In another peace-time perch he could also be found naked up a tree at the air-base contemplating who was trying to kill him. He was convinced everyone, most especially the commanding officers and generals, were out to get him. The number of missions to be flown before rotating the airmen back home was continually increased to win laurels for the commanding officers. 

The airman could escape the Sisyphean toil of flying ever more bombing missions if he was declared insane. But he could not ask for a mental evaluation to determine whether he was fit to fly, for such an attempt to avoid dangerous missions would prove the airman's sanity, since: 

“... concern for one's safety in the face of dangers that were real and immediate was the process of a rational mind.”

That was the Catch-22, a catchphrase that has entered the English language. Catch-22 occurs at points in the novel, to explain a paradox caused by applying a rule; every such problem has a solution which is contradicted by the problem itself.

The novel has lots of repetitions and nobody will say it is elegantly written. It is a collection of episodes with no real story-line to thread its progress. All one can sense is that Yossarian is getting increasingly desperate, and more and more paranoid, seeing enemies everywhere bent on snuffing him out:

   "They're trying to kill me," Yossarian told [Clevinger] calmly. 
   "No one's trying to kill you," Clevinger cried. 
   "Then why are they shooting at me?" Yossarian asked.
   "They're shooting at everyone," Clevinger answered …
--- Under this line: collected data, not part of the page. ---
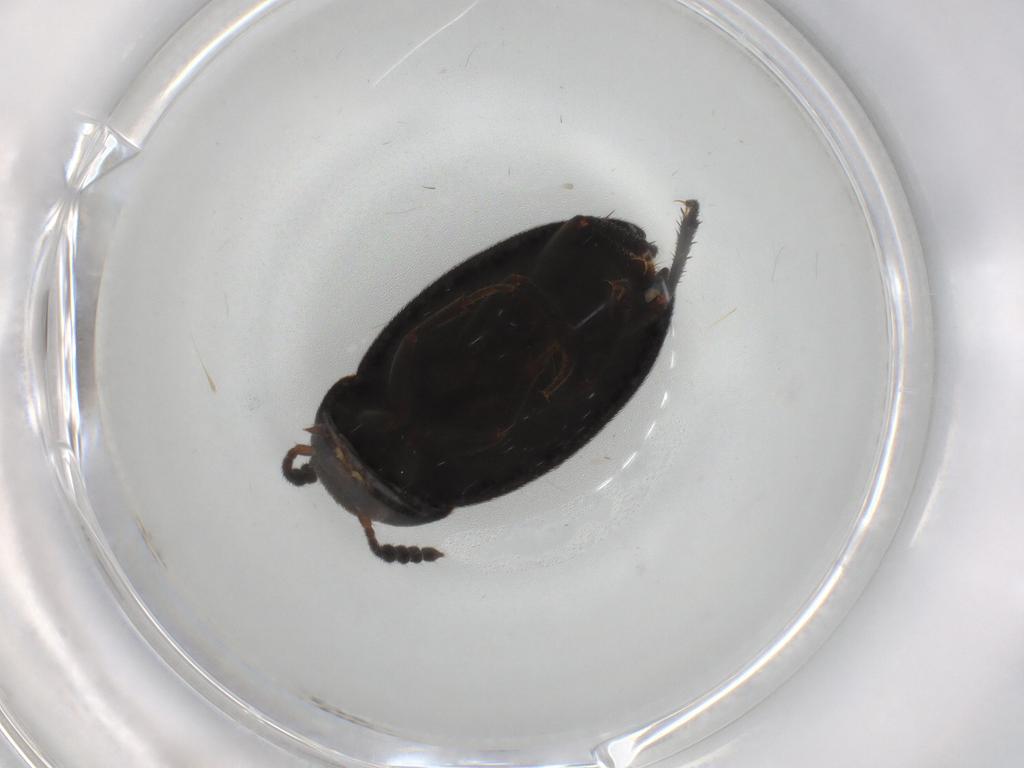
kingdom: Animalia
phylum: Arthropoda
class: Insecta
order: Coleoptera
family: Leiodidae
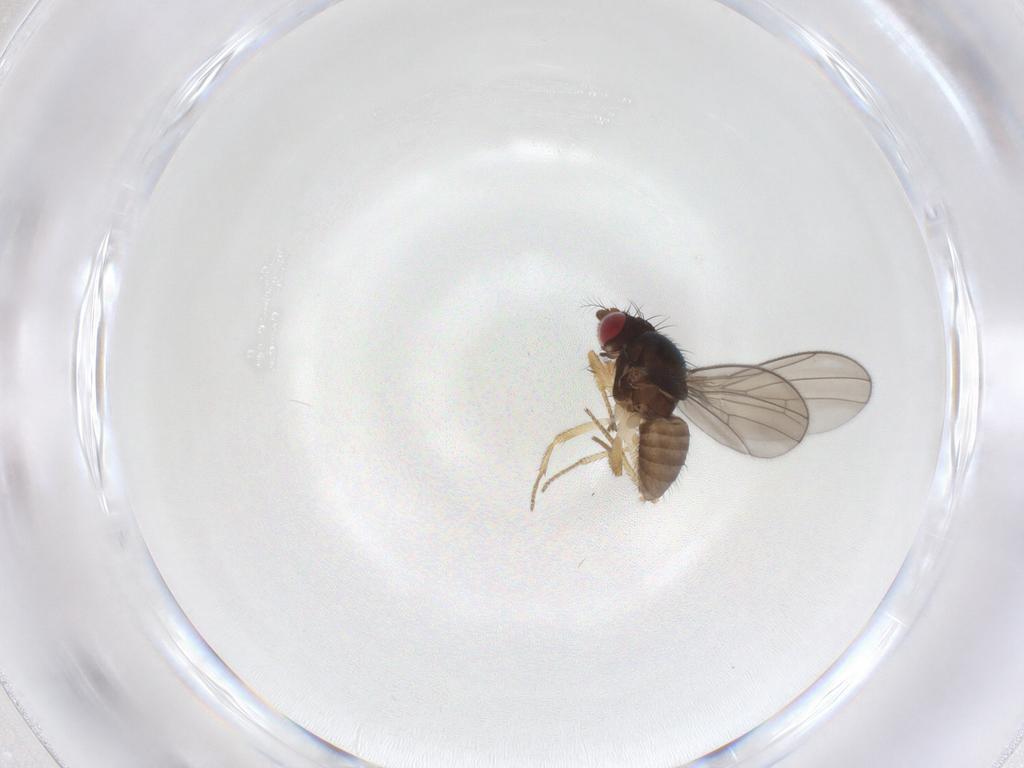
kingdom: Animalia
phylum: Arthropoda
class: Insecta
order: Diptera
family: Drosophilidae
As the number of missions keep increasing Yossarian takes evasive action: he alters the line of bombing on maps; he presents himself naked at a medal ceremony; he marches backward; etc. For a generation yet to come of age during the Vietnam War, the novel made eminent sense, justifying evading the military draft, burning draft papers, and even desertion, as being superior to an immoral war. Orr with his survival technique of ditching his plane in the sea and paddling to Sweden in a life-raft with survival techniques he'd practiced becomes the active antidote to Catch-22.